**YOUR GOAL**
Pull out each line below that contains the word "upper". Case matters.
►
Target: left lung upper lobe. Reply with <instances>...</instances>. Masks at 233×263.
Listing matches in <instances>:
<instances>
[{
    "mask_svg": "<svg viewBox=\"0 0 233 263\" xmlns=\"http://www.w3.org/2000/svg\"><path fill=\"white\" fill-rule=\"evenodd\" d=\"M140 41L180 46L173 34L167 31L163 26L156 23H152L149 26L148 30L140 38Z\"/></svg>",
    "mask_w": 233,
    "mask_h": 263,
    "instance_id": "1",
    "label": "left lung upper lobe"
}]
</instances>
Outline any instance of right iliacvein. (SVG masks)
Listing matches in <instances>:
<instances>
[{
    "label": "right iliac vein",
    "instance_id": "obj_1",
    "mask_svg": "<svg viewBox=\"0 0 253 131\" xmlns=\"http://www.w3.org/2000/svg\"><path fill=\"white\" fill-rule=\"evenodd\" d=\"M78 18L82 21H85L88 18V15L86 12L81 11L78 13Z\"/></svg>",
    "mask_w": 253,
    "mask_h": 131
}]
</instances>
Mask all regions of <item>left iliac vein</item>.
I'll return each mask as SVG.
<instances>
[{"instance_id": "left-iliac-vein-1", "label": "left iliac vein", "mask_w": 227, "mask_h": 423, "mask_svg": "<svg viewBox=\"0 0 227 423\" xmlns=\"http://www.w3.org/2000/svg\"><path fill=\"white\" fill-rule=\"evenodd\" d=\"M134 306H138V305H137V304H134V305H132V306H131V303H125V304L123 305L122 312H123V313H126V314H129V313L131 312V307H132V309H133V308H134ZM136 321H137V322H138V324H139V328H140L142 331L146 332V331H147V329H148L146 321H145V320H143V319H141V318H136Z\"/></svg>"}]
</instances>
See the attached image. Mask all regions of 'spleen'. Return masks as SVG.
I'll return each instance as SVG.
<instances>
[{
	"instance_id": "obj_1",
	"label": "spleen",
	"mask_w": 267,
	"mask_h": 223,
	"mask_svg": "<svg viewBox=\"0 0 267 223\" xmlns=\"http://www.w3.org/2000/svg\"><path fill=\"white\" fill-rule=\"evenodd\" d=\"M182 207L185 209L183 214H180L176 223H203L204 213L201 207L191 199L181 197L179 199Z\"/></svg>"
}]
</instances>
◄
**WORKED ANSWER**
Target: left lung upper lobe. Reply with <instances>...</instances>. Masks at 233×263.
    "label": "left lung upper lobe"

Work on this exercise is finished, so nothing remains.